▶ **What you need to do**
Please print the rows below again without changes, from the line with "name author: (Cav.) H. Rob." up to and including the line with "scientific name: Croton sp.".

(Saved data entries)

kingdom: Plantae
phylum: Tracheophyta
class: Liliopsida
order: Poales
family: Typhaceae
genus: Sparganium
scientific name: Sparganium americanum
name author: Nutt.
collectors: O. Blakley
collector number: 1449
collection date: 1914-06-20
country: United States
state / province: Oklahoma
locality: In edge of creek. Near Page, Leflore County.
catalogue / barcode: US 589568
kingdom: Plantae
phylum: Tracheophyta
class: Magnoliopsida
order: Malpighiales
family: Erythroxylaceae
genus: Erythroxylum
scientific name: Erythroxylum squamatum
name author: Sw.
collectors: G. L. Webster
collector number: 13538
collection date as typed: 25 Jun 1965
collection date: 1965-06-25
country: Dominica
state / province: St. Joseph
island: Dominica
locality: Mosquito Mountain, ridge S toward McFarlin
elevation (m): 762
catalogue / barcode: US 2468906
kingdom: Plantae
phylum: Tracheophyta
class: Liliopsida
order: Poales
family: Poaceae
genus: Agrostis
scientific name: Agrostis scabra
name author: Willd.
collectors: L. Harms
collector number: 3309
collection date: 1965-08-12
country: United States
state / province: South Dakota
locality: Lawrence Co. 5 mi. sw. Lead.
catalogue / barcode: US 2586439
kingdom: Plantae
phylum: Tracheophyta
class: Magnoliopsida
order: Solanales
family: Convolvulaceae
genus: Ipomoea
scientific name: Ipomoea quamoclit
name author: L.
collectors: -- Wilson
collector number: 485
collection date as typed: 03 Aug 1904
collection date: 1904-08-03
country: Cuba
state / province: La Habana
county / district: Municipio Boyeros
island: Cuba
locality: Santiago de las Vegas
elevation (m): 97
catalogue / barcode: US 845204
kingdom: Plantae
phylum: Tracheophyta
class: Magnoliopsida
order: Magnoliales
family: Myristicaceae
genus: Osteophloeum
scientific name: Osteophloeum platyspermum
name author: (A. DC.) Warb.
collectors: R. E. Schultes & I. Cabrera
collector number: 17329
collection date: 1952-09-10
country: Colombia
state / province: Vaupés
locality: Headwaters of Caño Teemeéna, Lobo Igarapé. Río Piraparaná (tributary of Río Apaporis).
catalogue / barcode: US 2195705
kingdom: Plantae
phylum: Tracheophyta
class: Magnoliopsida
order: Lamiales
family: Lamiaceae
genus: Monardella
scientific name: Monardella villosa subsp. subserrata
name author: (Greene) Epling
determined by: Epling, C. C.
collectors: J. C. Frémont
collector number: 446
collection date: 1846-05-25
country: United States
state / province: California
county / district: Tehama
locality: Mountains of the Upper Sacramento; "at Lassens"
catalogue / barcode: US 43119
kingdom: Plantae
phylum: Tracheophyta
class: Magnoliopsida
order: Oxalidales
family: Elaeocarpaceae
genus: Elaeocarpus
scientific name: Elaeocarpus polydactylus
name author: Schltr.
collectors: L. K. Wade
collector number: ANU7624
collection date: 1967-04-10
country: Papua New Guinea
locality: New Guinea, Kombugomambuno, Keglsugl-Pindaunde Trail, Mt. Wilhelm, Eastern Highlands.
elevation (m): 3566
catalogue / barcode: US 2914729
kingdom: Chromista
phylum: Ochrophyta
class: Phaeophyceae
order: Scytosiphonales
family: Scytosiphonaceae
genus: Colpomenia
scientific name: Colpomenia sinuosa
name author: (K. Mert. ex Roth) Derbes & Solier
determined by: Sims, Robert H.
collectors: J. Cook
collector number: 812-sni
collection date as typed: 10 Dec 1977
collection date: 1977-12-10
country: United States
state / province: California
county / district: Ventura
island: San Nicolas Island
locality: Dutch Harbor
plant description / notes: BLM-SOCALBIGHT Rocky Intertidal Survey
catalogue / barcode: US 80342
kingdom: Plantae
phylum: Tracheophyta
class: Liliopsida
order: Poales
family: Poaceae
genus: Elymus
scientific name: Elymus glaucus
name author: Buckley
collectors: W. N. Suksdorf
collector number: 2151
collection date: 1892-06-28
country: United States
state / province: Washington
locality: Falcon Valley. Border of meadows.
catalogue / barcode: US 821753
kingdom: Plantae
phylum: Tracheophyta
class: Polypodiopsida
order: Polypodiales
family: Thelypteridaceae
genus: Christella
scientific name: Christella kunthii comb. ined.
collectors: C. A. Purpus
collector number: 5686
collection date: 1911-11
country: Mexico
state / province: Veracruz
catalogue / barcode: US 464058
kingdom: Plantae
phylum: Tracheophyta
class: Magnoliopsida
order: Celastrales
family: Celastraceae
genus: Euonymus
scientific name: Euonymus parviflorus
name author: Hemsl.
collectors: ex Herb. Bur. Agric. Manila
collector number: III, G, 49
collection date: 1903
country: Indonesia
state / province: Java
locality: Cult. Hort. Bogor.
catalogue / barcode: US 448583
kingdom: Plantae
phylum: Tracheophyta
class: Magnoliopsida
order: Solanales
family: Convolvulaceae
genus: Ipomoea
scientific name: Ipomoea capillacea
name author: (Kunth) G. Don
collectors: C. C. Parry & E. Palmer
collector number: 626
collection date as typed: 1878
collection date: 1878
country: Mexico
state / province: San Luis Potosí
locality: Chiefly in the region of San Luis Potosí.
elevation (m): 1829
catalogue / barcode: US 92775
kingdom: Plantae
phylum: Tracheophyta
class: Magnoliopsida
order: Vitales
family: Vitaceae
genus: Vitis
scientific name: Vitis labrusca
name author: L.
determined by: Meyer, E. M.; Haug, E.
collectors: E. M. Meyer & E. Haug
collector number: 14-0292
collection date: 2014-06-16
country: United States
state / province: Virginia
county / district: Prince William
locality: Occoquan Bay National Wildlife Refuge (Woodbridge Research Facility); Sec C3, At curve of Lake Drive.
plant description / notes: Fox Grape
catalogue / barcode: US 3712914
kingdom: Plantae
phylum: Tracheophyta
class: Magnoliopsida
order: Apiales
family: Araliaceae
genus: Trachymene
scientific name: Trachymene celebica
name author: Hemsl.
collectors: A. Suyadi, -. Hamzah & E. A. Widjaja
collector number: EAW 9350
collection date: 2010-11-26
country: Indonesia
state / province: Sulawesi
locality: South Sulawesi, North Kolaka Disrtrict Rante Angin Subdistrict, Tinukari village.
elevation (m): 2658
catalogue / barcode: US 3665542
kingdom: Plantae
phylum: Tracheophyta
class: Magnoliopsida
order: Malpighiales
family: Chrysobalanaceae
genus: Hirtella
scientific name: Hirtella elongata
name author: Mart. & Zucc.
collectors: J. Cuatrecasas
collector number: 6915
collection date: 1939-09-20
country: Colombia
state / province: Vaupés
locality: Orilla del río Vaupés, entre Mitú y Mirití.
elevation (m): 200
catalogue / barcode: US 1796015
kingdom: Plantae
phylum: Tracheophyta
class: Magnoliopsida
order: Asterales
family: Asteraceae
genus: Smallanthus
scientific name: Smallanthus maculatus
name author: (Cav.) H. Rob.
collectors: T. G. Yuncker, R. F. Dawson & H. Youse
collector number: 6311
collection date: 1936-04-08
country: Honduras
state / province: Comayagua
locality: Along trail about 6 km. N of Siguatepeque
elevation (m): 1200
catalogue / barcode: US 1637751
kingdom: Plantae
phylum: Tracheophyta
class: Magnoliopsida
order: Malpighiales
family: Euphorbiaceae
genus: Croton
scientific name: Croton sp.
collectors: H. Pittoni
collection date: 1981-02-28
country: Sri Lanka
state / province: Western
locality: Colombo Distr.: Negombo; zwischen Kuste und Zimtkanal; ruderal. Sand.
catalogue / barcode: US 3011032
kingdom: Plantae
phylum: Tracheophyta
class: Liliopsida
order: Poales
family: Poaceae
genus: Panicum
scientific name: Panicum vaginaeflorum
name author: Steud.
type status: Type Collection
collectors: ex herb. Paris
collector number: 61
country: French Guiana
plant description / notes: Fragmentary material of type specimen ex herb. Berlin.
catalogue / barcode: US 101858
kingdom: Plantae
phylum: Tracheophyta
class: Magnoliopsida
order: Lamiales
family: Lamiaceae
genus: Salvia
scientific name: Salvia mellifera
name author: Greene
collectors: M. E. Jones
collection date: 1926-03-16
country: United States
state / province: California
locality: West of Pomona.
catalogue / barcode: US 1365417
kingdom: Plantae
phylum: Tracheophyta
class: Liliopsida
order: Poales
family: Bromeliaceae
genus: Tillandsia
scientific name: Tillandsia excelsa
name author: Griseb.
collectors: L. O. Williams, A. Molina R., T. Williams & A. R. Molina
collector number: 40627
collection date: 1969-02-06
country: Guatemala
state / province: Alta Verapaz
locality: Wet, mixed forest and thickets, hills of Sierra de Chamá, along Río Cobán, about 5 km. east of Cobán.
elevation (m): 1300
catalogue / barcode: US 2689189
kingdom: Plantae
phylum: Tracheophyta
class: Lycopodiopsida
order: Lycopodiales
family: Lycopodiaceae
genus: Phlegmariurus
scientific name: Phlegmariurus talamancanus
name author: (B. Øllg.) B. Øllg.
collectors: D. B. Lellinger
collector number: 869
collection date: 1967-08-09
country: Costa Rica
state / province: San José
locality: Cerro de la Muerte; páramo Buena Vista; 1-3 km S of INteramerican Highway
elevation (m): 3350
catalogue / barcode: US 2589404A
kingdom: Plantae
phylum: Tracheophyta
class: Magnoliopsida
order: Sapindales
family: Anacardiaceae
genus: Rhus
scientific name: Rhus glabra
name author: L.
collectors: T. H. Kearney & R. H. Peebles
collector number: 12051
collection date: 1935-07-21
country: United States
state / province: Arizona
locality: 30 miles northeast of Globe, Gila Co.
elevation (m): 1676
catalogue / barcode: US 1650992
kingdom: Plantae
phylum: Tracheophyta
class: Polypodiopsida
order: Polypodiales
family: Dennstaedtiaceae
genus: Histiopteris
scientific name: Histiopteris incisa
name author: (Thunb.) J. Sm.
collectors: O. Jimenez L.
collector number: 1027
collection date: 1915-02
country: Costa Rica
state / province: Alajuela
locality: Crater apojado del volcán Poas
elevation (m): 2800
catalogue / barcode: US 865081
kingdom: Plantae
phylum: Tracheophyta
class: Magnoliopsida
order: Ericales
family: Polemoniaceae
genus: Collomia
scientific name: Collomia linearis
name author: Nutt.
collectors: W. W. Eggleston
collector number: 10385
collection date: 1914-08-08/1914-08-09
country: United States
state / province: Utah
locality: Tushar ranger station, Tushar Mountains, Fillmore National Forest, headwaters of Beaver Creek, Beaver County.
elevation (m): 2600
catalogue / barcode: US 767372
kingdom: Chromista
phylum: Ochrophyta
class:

▶ **Finished answer**
name author: (Cav.) H. Rob.
collectors: T. G. Yuncker, R. F. Dawson & H. Youse
collector number: 6311
collection date: 1936-04-08
country: Honduras
state / province: Comayagua
locality: Along trail about 6 km. N of Siguatepeque
elevation (m): 1200
catalogue / barcode: US 1637751
kingdom: Plantae
phylum: Tracheophyta
class: Magnoliopsida
order: Malpighiales
family: Euphorbiaceae
genus: Croton
scientific name: Croton sp.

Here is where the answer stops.